Happy Halloween! From urban-sized electric vehicles for the developed world to a cardboard bicycle that could have a transformative effect in the developing world, this October we have a newsletter chock full of transportation to move you.
Five HOGs act as a water storage supply for ELT Easy Green’s living wall in downtown Toronto. See how it’s done in our video update (compliments of Greg Garner from ELT Easy Green) from the Toronto Dominion Centre.
And four HOGs provide rainwater and grey water storage for an urban home in the Philippines, designed by Buensalido Architects. The stark simplicity of the home shows contemporary Filipino architecture in its best light – the natural kind (from windows and skylights throughout the home). Take a video tour; the HOGs come on at minute 5:57.
And Greenbuild is just around the corner! We’re looking forward to seeing you there.
Toronto Dominion Centre Living Wall Watered by HOGs
The ELT Easy Green living wall at the Toronto Dominion Centre is in bloom! We first introduced the the stand-alone green wall, built in front of the Toronto Dominion Bank, in our July edition. The wall commemorates the launch of the Green Portal, an online tool that charts the energy use of the TDC’s six towers in real time.
Watch the video update here. Get views of downtown Toronto – the TDC is one of the largest commercial developments in North America – and see how the green wall was constructed. And check out the HOG tanks showing off their slim-lined versatility.
Five HOGs hidden inside ELT’s Easy Green wall at the Toronto Dominion Centre, at left, keepin’ it green.
Buensalido Architects take on Residential Modern in the Philippines
Jason Buensalido describes the Buensalido Architects home in Manila, Philippines as, “basically an honest house.” He’s fused modern materials – steel, concrete, and glass – with contemporary Filipino architectural values – natural ventilation, an open floor plan – to create a sleek and airy modern residence. Urban Zone take you on a tour of the home with architect Jason Buensalido. Watch the video here. The HOG tanks are featured 5:57 minutes in.
Four Rainwater HOG tanks are installed in the Buensalido Architects designed home. Jason Buensalido calls the HOG tanks an “aesthetically pleasing” way to demonstrate the water-wise ethos of the home. The water they capture is used to irrigate the yard, and to flush the toilets.
The Paris Motor Show and a Pocket-Sized Electric Vehicle
Sally Dominguez, HOG Designer and car journalist, attended the 2012 Paris Motor Show. While there, she took the Renault Twizy, a pocket-sized electric vehicle for a spin around the city. Put a smile on your dial with this video of Sally navigating the streets of Paris in the Twizy.

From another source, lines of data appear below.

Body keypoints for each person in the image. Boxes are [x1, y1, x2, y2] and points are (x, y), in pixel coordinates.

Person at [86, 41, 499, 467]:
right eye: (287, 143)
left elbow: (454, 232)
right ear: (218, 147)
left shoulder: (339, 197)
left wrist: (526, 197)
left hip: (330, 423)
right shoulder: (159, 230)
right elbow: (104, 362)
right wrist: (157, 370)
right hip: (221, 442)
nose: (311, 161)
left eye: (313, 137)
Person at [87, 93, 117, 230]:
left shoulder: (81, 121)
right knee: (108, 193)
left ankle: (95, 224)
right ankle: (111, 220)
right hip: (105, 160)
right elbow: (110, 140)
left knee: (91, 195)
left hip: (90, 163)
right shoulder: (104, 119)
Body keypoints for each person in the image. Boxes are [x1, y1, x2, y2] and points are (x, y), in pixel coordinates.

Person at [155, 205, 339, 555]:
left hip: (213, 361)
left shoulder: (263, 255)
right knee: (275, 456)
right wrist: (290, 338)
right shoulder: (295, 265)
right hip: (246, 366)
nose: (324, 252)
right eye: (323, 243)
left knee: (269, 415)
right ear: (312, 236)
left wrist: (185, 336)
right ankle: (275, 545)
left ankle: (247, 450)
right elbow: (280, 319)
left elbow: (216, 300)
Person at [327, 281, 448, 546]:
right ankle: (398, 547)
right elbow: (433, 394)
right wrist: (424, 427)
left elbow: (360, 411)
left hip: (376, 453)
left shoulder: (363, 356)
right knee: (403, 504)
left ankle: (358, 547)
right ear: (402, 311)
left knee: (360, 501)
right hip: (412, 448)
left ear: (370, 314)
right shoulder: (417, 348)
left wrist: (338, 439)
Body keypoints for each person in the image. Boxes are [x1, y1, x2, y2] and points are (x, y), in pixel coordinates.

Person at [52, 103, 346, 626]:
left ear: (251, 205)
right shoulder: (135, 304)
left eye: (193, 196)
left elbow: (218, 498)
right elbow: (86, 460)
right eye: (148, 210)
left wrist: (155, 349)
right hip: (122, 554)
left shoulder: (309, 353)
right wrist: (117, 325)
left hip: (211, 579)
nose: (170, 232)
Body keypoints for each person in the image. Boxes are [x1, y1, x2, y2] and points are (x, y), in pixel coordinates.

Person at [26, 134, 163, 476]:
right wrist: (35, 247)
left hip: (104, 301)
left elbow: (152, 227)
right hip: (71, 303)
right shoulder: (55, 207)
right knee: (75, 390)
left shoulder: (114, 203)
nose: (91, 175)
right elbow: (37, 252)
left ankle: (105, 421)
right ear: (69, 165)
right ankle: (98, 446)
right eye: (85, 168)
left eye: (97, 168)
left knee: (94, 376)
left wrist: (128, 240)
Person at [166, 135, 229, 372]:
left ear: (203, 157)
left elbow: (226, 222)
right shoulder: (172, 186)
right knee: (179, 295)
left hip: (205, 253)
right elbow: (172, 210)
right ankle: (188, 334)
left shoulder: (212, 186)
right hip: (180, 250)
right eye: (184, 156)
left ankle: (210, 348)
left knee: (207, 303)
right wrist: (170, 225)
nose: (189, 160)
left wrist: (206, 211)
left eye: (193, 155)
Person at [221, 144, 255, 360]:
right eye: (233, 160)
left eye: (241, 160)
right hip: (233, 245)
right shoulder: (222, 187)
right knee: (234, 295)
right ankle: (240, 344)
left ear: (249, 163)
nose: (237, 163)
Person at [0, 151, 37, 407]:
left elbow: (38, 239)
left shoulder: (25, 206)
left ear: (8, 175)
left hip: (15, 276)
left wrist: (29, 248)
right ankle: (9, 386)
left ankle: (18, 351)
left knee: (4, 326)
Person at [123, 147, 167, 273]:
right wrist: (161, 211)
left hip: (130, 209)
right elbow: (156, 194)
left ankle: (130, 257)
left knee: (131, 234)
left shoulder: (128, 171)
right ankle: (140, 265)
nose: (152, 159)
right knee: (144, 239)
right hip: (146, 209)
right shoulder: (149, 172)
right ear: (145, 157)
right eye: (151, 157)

Here’s her breakdown of the Paris Modial L’automobile:
Paris may be literally jam-packed, and its a fact that insurance companies refuse to insure vehicles using the ring road around the Arc de Triumphe, but the city is not all a’ pied. The Paris Motor Show had a dedicated track for alternative fuel vehicles…and a “4D” rally car simulation including rocking seats and lots of water spray if you found the electric vehicles too timid. Peugeot showed a brilliant concept supercar made from copper, steel, felt and pressed paper, and Renault handed me a Twizy quadricycle for a tootle around town. From the fabled Metro to the public “green bikes” you can ride for the swipe of a card..so many transportation options! Vive le Paris!
Inventor Izhar Gafni has united an extremely useful and versatile material (cardboard) with a universally used product (the bicycle) to create a transportation option that could profoundly affect the developing world. Gafni calls his cardboard bicycle the Alfa.

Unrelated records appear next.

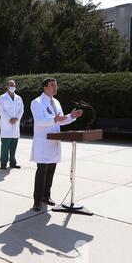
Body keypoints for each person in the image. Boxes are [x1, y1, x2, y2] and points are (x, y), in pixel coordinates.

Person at [30, 78, 84, 211]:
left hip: (54, 142)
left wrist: (72, 116)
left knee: (51, 171)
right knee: (42, 170)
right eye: (52, 85)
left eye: (56, 85)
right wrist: (55, 119)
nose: (55, 87)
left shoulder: (56, 102)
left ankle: (46, 196)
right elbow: (40, 120)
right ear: (45, 87)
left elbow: (60, 121)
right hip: (43, 142)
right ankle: (37, 200)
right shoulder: (37, 102)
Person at [0, 79, 24, 170]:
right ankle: (3, 163)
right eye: (11, 85)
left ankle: (13, 162)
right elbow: (1, 110)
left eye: (14, 85)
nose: (13, 87)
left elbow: (22, 110)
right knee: (5, 146)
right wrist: (9, 119)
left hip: (16, 124)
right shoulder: (2, 97)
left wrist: (17, 118)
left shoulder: (19, 98)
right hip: (6, 124)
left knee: (14, 146)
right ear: (7, 86)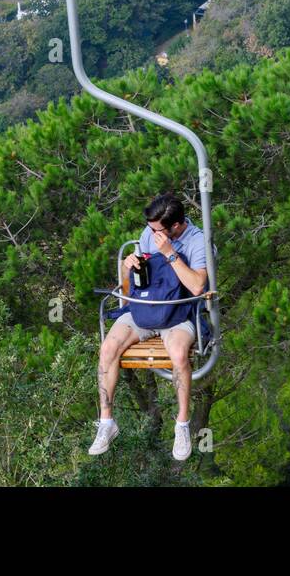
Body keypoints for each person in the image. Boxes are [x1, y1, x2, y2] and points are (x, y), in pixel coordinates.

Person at [90, 192, 208, 460]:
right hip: (146, 307)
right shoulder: (148, 234)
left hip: (178, 311)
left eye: (157, 230)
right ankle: (107, 422)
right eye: (150, 228)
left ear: (176, 226)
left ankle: (181, 425)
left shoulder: (196, 241)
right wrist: (127, 265)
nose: (151, 234)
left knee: (178, 354)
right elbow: (130, 286)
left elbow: (198, 286)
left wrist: (169, 254)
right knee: (108, 348)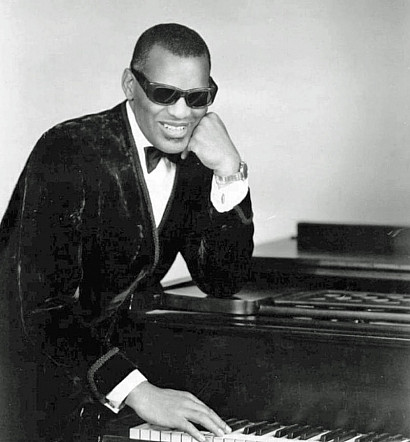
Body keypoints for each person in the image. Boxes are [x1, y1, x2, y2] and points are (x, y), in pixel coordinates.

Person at [0, 23, 254, 441]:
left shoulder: (197, 160)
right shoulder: (68, 150)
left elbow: (222, 281)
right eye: (164, 94)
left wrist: (229, 170)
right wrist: (140, 393)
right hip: (31, 390)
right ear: (130, 85)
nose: (181, 113)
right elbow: (42, 309)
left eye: (197, 98)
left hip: (119, 389)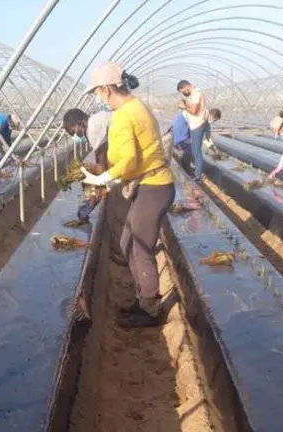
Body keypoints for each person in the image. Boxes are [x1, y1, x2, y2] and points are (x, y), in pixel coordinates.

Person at [81, 62, 175, 328]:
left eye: (99, 93)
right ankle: (143, 295)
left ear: (107, 89)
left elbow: (130, 161)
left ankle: (150, 308)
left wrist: (102, 179)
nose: (99, 98)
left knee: (140, 248)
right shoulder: (137, 107)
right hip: (152, 185)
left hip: (154, 186)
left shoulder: (124, 114)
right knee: (127, 244)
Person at [62, 108, 110, 221]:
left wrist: (95, 192)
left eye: (73, 132)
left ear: (80, 123)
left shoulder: (93, 129)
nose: (75, 136)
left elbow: (103, 163)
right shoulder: (95, 121)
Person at [177, 79, 209, 180]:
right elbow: (195, 108)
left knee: (196, 151)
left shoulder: (196, 94)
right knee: (196, 150)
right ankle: (198, 172)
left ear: (185, 87)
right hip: (198, 125)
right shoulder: (196, 94)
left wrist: (184, 107)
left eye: (183, 91)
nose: (184, 93)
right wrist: (186, 104)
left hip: (197, 126)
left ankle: (198, 175)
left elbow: (194, 111)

Watch a video of Gafni and the Alfa in action.
Why is it beautiful? To paraphrase Modernist architect Louis Sullivan, it’s a beautiful thing when form is such a true expression of function. What makes Gafni’s Alfa bike beautiful is its intent, and its structural elegance in using a small amount of cardboard to carry large loads, in a recognizable form.

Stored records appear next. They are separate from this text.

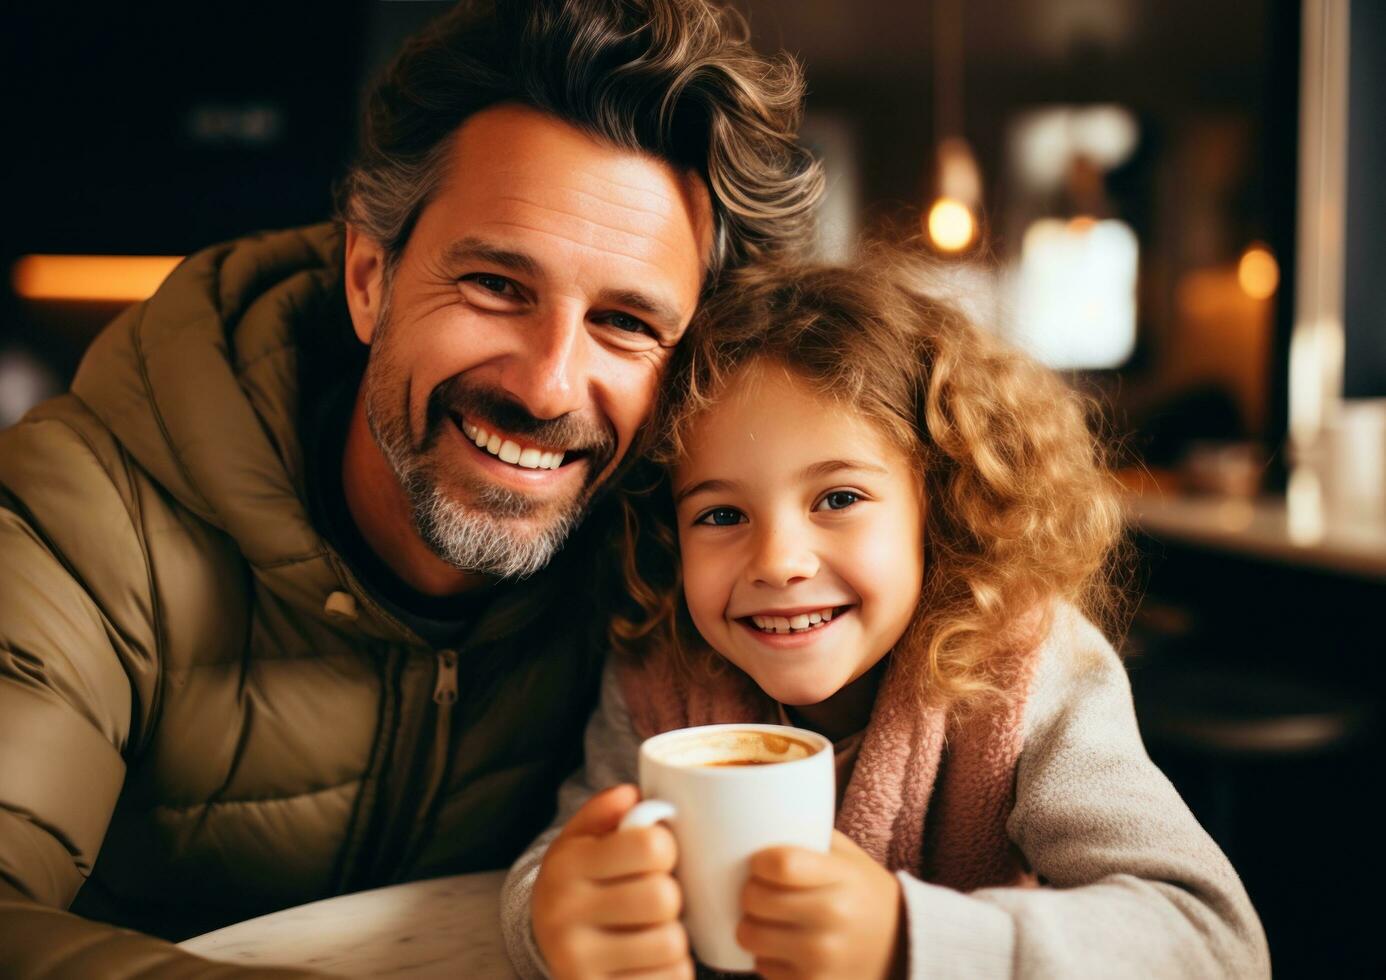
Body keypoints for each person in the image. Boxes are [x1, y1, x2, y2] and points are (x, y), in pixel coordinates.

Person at [0, 1, 823, 975]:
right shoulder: (79, 514)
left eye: (626, 323)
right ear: (367, 275)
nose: (548, 384)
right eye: (495, 286)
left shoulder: (684, 561)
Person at [501, 252, 1271, 979]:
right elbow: (562, 859)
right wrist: (550, 918)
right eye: (721, 514)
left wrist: (910, 941)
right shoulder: (659, 673)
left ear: (940, 510)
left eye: (838, 499)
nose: (778, 560)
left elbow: (1215, 941)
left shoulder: (1027, 669)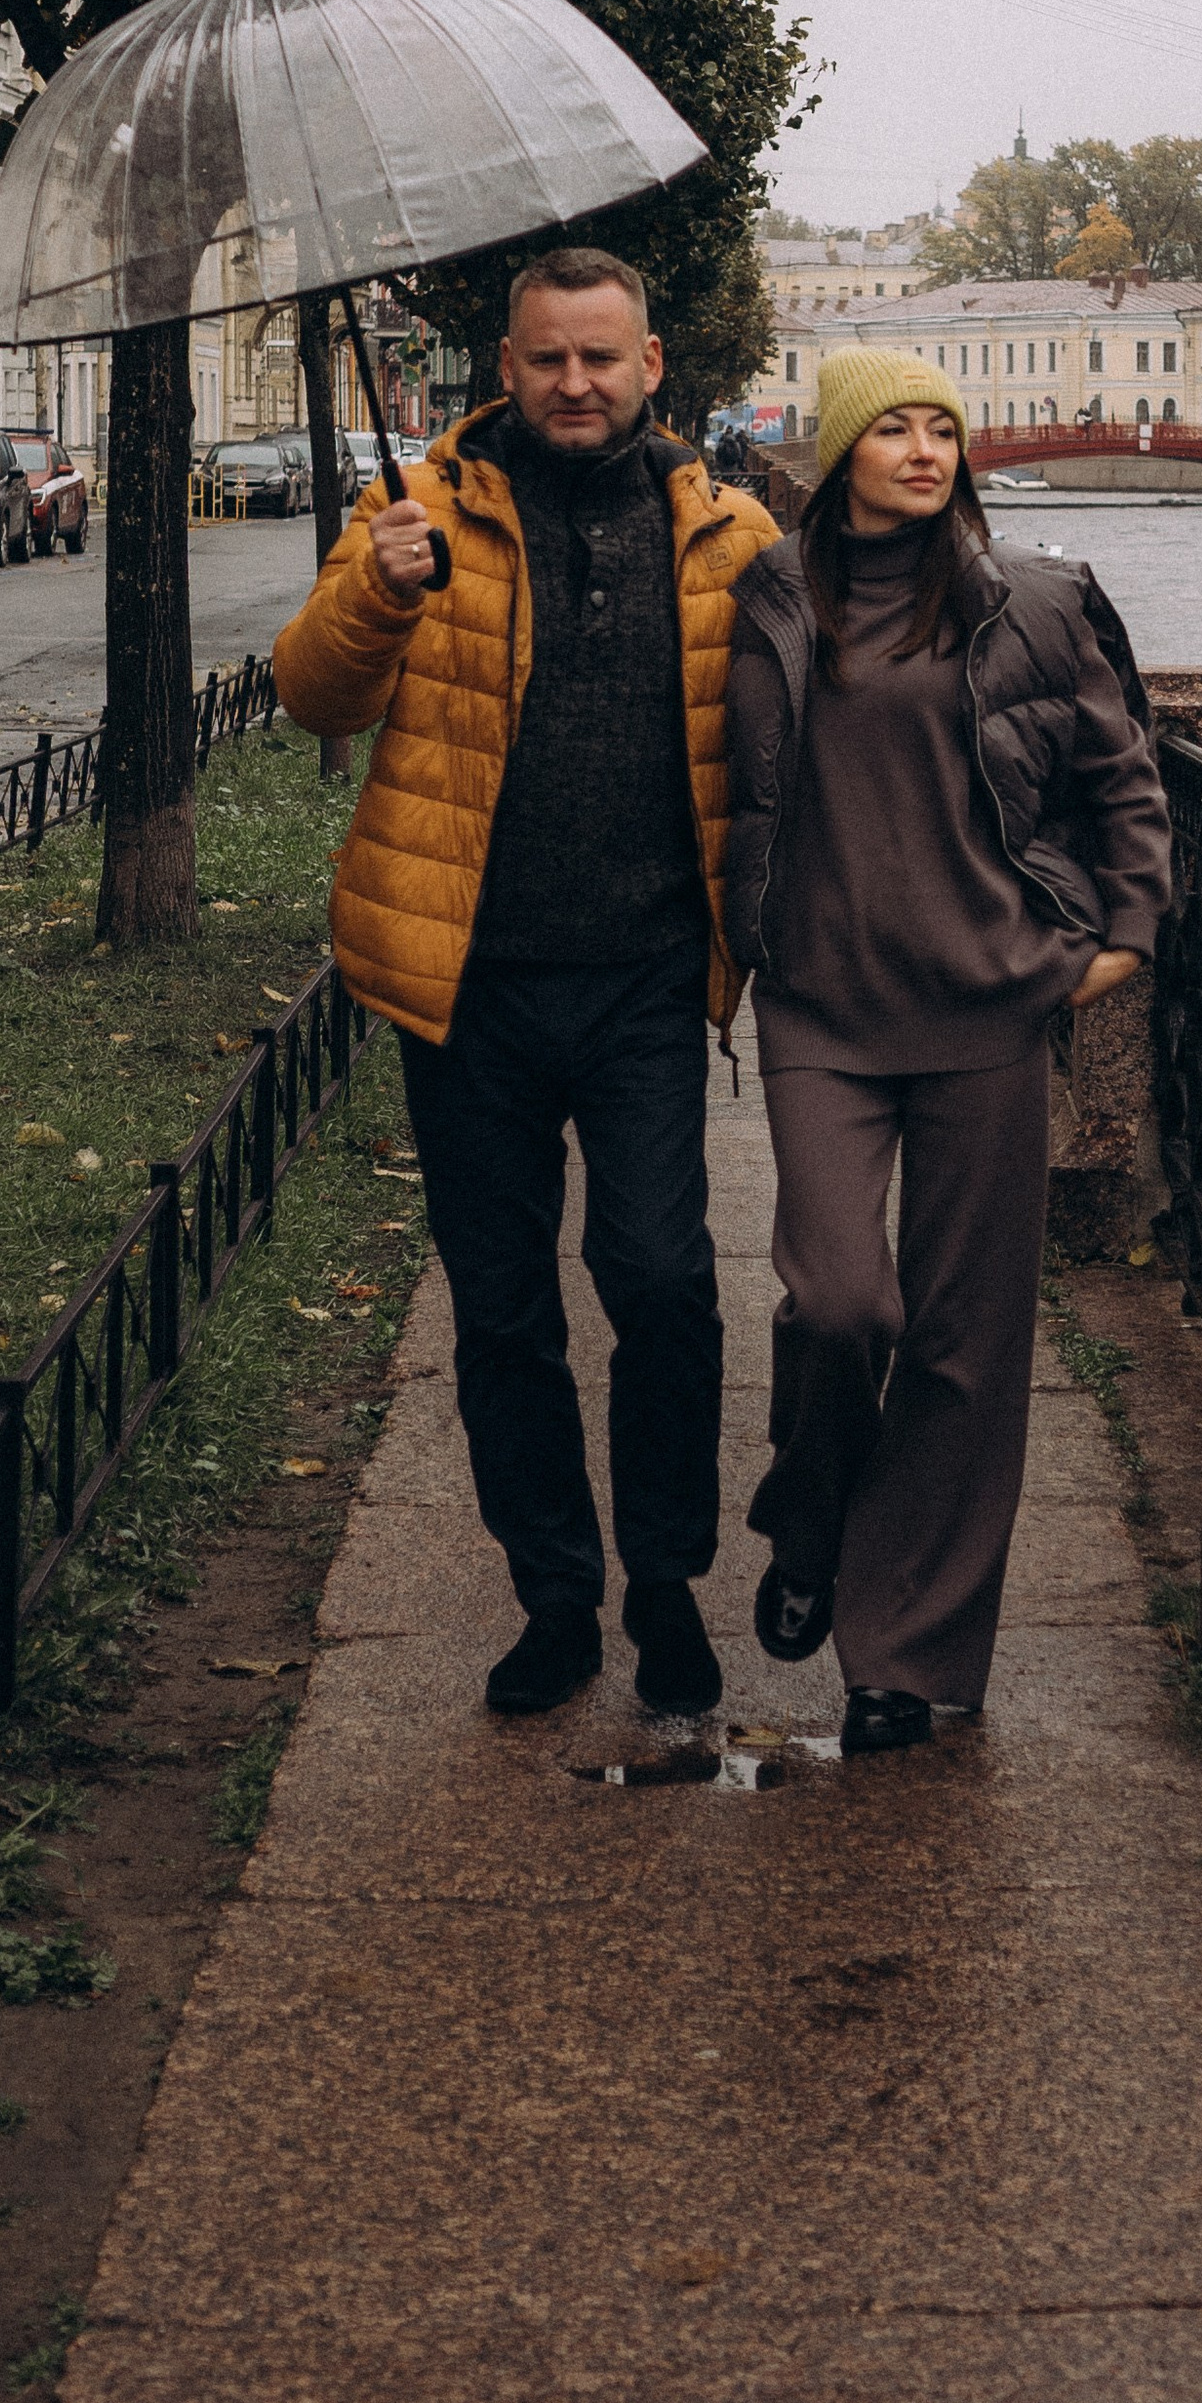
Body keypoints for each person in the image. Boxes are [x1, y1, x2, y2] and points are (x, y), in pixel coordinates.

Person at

Why is it useful? A thick layer of waterproof paint ensures that the bike is as robust as possible, and it costs less than $12 to make. Biking covers a distance around five times fast than walking, and the low price means that this economy of time can be brought to a demographic who can not afford it otherwise.
Why is it green? Bicycling is probably the most sustainable form of mass transportation. Gafni’s ability to manufacture the Alfa and its derivatives inexpensively and simply, from recycled materials (including used tires), could bring transportation to billions more people. Gafni thinks big, “Like Henry Ford who made the car available to anybody, this bike is going to be cheap and available to any child in the world.” He is also working on a cardboard wheelchair…
Where is it at? After three years and several patent applications, Gafni is now fundraising with financial service provider ERB to produce the Alfa in adult and child versions.